To make a judgment, the court would have to consider how snack food packaging is recalled by consumers, and the impact of product packaging colours on buying decisions, says Slater.

What the experts say

A home brand product that looks similar to an established brand will be more popular with consumers.
- Adam Ferrier, Consumer psychologist

In the world of product marketing, it’s not always what’s on the inside that counts. Colours, images and packaging shapes are all important visual cues that translate into purchasing decisions. 

Prior to the mid-2000s, when the supermarkets launched their mid- and top-tier home brand offerings, the selling point of private labels was a lower price, not designer packaging – there was no mistaking the bland look of a no-frills product. But things have changed.

Ferrier believes the move away from bargain basement-style generic packaging by the big two is in part designed to make consumers feel better about the products that go into their trolley. 

“If they’re buying a cheaper and inferior product, they don’t want to be reminded of that. The more the cheap and inferior product looks like the market leader or higher-quality product, the better people will feel about the purchase.

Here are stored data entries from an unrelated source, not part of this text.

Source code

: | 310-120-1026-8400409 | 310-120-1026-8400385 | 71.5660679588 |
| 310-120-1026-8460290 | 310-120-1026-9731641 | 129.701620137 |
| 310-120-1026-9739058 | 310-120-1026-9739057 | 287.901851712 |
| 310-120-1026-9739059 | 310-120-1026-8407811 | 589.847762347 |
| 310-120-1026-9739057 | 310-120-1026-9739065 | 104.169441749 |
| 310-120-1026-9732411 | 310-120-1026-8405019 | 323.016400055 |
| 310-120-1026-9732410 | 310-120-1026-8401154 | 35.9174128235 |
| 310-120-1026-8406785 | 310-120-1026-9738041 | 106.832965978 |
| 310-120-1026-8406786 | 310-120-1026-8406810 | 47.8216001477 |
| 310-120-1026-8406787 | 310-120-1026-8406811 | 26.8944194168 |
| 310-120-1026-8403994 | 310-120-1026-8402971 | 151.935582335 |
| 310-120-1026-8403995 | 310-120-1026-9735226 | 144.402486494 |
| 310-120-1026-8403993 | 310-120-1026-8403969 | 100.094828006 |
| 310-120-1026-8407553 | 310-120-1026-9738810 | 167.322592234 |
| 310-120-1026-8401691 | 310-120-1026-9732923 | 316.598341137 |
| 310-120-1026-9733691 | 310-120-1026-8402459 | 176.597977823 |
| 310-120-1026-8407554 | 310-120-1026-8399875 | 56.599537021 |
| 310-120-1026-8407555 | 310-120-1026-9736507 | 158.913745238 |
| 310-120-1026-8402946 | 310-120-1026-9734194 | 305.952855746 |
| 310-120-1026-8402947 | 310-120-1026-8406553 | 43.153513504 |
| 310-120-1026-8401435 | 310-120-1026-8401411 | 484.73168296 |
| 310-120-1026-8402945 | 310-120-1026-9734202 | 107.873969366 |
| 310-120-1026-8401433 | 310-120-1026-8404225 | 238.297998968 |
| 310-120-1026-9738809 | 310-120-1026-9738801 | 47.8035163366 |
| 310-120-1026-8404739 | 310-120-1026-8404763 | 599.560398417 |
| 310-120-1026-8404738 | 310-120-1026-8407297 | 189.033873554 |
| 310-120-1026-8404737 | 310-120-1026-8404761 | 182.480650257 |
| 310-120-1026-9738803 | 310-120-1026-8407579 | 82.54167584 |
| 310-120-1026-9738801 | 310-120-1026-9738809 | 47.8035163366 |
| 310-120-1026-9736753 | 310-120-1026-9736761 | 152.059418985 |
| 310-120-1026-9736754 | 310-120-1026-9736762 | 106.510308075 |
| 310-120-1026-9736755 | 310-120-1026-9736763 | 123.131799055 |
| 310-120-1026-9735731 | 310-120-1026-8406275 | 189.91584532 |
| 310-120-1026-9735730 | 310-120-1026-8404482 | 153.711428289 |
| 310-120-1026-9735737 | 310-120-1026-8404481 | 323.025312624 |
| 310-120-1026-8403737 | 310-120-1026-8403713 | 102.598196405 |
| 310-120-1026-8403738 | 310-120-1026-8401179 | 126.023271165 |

So a home brand product that looks similar to an established brand will be more popular with consumers.”

Slater says that while there is nothing wrong with being inspired by a competitor’s work, the combined elements of some of the copycats we presented to her are “likely to give rise to confusion in the marketplace”.

Australia has legal protections in place to prevent companies using others’ trademarks or visual assets, but enforcing the law is difficult.

To hold private labels accountable would in most cases require manufacturers of branded products to take legal action.

When we approached several suppliers seeking comment on what we saw as copycat packaging, none were prepared to speak out against the supermarkets. When manufacturers’ best customers are also their biggest competitors, there’s a lot at stake for those who publicly break ranks.

Durkan claims he hasn’t had a single incident of customer confusion between copycat products and “wholeheartedly disagrees” with the claim that many Coles products attempt to mimic the goodwill of established brands. A spokesperson for Woolworths told CHOICE that although products with similar ingredients may have similar visual cues, its products do not breach the law.

It’s not just an unwillingness to upset the supermarkets that keeps manufacturers from taking legal action.

In the past, cases involving passing off and trademark infringements have had a sketchy success rate in the courts.